- [WHAT THE TASK REQUIRES]
In the listing below, find each line that holds "withIncremental" and list it.

- [RECORDS PROVIDED]
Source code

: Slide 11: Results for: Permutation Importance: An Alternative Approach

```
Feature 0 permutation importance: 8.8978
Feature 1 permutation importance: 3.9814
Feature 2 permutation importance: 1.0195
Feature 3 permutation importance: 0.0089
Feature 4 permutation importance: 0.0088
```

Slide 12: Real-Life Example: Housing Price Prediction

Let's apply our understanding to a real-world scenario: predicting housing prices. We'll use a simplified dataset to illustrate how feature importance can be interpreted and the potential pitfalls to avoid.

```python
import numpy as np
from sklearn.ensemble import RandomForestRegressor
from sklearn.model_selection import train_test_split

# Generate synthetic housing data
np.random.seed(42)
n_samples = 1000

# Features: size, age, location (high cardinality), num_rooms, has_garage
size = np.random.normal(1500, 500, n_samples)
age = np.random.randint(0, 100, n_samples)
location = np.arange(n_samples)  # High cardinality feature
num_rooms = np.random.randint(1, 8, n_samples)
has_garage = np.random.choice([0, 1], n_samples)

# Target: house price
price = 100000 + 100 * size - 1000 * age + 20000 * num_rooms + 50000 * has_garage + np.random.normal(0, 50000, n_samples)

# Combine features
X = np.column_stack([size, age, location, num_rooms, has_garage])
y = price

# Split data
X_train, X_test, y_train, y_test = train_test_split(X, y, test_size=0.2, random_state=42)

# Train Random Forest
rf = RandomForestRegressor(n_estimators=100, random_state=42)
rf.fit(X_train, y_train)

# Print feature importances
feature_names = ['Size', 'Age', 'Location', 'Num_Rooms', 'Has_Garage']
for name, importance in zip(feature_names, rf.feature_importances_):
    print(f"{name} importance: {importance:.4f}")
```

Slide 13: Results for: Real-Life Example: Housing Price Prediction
--
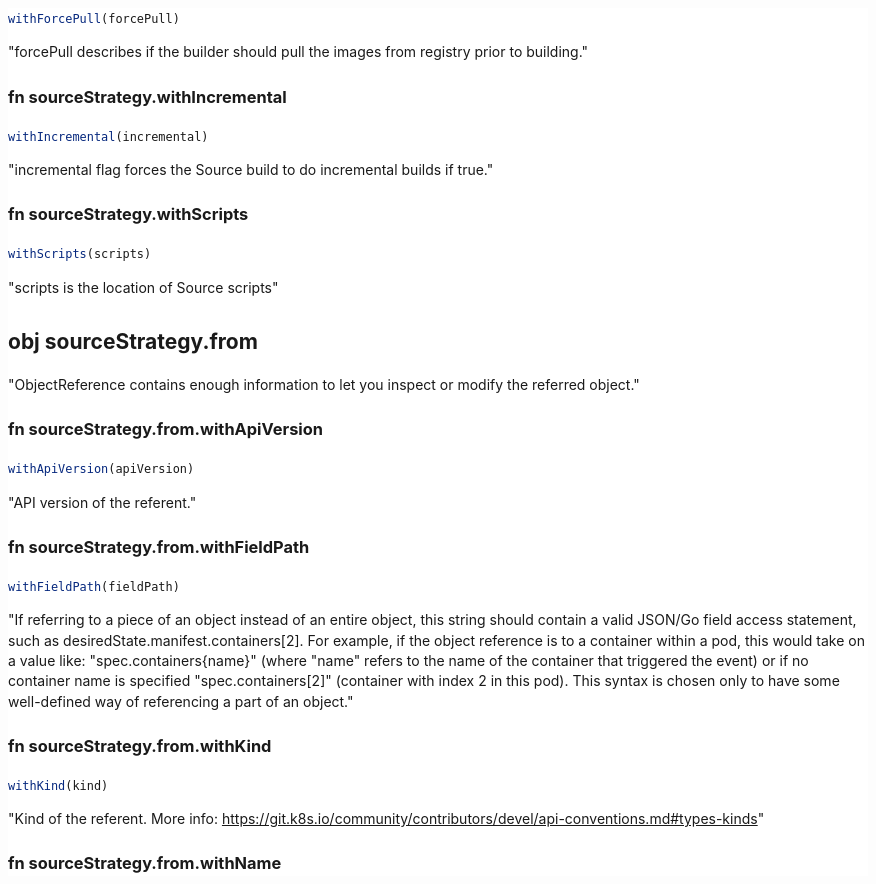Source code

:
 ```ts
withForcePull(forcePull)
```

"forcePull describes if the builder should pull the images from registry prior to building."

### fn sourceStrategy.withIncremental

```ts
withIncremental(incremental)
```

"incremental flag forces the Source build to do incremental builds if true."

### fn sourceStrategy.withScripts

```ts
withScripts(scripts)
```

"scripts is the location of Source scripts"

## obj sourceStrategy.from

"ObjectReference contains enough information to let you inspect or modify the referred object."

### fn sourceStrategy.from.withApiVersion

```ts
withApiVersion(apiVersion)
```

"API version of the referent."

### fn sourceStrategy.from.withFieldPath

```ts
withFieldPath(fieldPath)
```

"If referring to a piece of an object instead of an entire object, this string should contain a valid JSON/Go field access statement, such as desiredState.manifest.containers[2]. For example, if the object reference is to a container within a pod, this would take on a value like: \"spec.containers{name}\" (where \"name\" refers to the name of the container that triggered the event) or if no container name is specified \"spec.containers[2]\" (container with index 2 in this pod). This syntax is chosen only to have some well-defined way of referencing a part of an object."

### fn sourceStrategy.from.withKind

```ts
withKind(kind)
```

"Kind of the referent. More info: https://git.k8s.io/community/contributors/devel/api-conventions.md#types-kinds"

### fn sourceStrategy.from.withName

- [THE COMPLETED TASK]
### fn sourceStrategy.withIncremental
withIncremental(incremental)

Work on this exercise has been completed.